▸ EXTRACTED MATERIAL:
::::::::

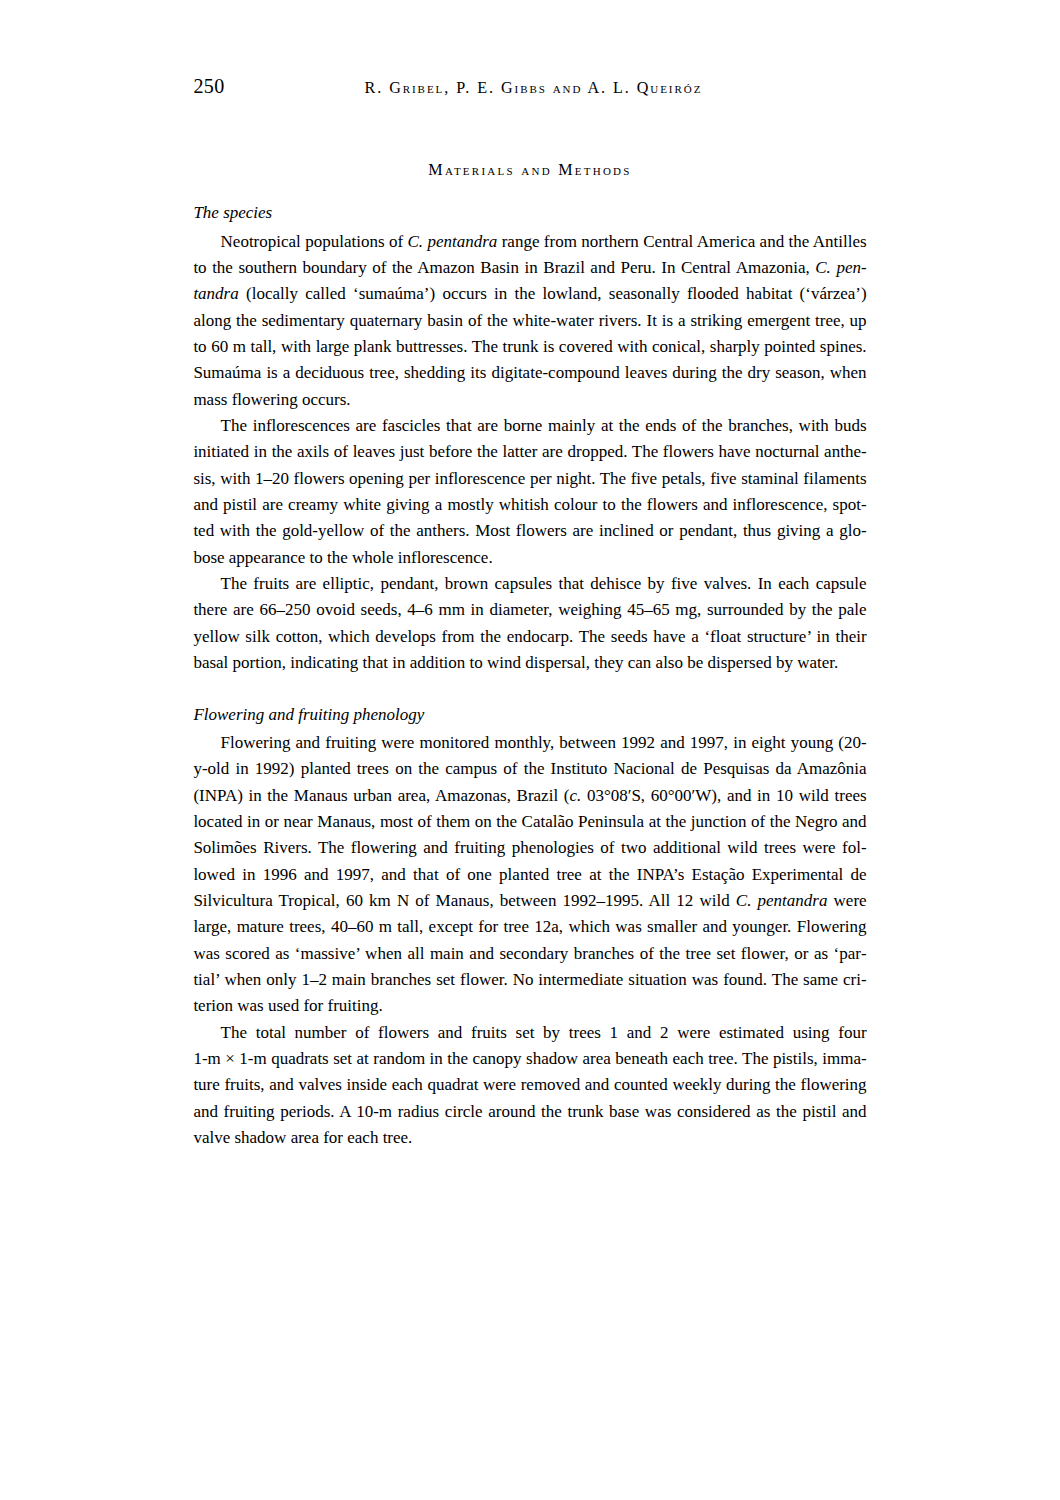250 R. Gribel, P. E. Gibbs and A. L. Queiróz
Materials and Methods
The species
Neotropical populations of C. pentandra range from northern Central America and the Antilles to the southern boundary of the Amazon Basin in Brazil and Peru. In Central Amazonia, C. pentandra (locally called ‘sumaúma’) occurs in the lowland, seasonally flooded habitat (‘várzea’) along the sedimentary quaternary basin of the white-water rivers. It is a striking emergent tree, up to 60 m tall, with large plank buttresses. The trunk is covered with conical, sharply pointed spines. Sumaúma is a deciduous tree, shedding its digitate-compound leaves during the dry season, when mass flowering occurs.
The inflorescences are fascicles that are borne mainly at the ends of the branches, with buds initiated in the axils of leaves just before the latter are dropped. The flowers have nocturnal anthesis, with 1–20 flowers opening per inflorescence per night. The five petals, five staminal filaments and pistil are creamy white giving a mostly whitish colour to the flowers and inflorescence, spotted with the gold-yellow of the anthers. Most flowers are inclined or pendant, thus giving a globose appearance to the whole inflorescence.
The fruits are elliptic, pendant, brown capsules that dehisce by five valves. In each capsule there are 66–250 ovoid seeds, 4–6 mm in diameter, weighing 45–65 mg, surrounded by the pale yellow silk cotton, which develops from the endocarp. The seeds have a ‘float structure’ in their basal portion, indicating that in addition to wind dispersal, they can also be dispersed by water.
Flowering and fruiting phenology
Flowering and fruiting were monitored monthly, between 1992 and 1997, in eight young (20-y-old in 1992) planted trees on the campus of the Instituto Nacional de Pesquisas da Amazônia (INPA) in the Manaus urban area, Amazonas, Brazil (c. 03°08′S, 60°00′W), and in 10 wild trees located in or near Manaus, most of them on the Catalão Peninsula at the junction of the Negro and Solimões Rivers. The flowering and fruiting phenologies of two additional wild trees were followed in 1996 and 1997, and that of one planted tree at the INPA’s Estação Experimental de Silvicultura Tropical, 60 km N of Manaus, between 1992–1995. All 12 wild C. pentandra were large, mature trees, 40–60 m tall, except for tree 12a, which was smaller and younger. Flowering was scored as ‘massive’ when all main and secondary branches of the tree set flower, or as ‘partial’ when only 1–2 main branches set flower. No intermediate situation was found. The same criterion was used for fruiting.
The total number of flowers and fruits set by trees 1 and 2 were estimated using four 1-m × 1-m quadrats set at random in the canopy shadow area beneath each tree. The pistils, immature fruits, and valves inside each quadrat were removed and counted weekly during the flowering and fruiting periods. A 10-m radius circle around the trunk base was considered as the pistil and valve shadow area for each tree.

::::::::

▸ WHAT THIS TASK INVOLVES:
The expected output is every line from the material above where "valves" can be found.

▸ FINAL ANSWER:
The fruits are elliptic, pendant, brown capsules that dehisce by five valves. In each capsule there are 66–250 ovoid seeds, 4–6 mm in diameter, weighing 45–65 mg, surrounded by the pale yellow silk cotton, which develops from the endocarp. The seeds have a ‘float structure’ in their basal portion, indicating that in addition to wind dispersal, they can also be dispersed by water.
The total number of flowers and fruits set by trees 1 and 2 were estimated using four 1-m × 1-m quadrats set at random in the canopy shadow area beneath each tree. The pistils, immature fruits, and valves inside each quadrat were removed and counted weekly during the flowering and fruiting periods. A 10-m radius circle around the trunk base was considered as the pistil and valve shadow area for each tree.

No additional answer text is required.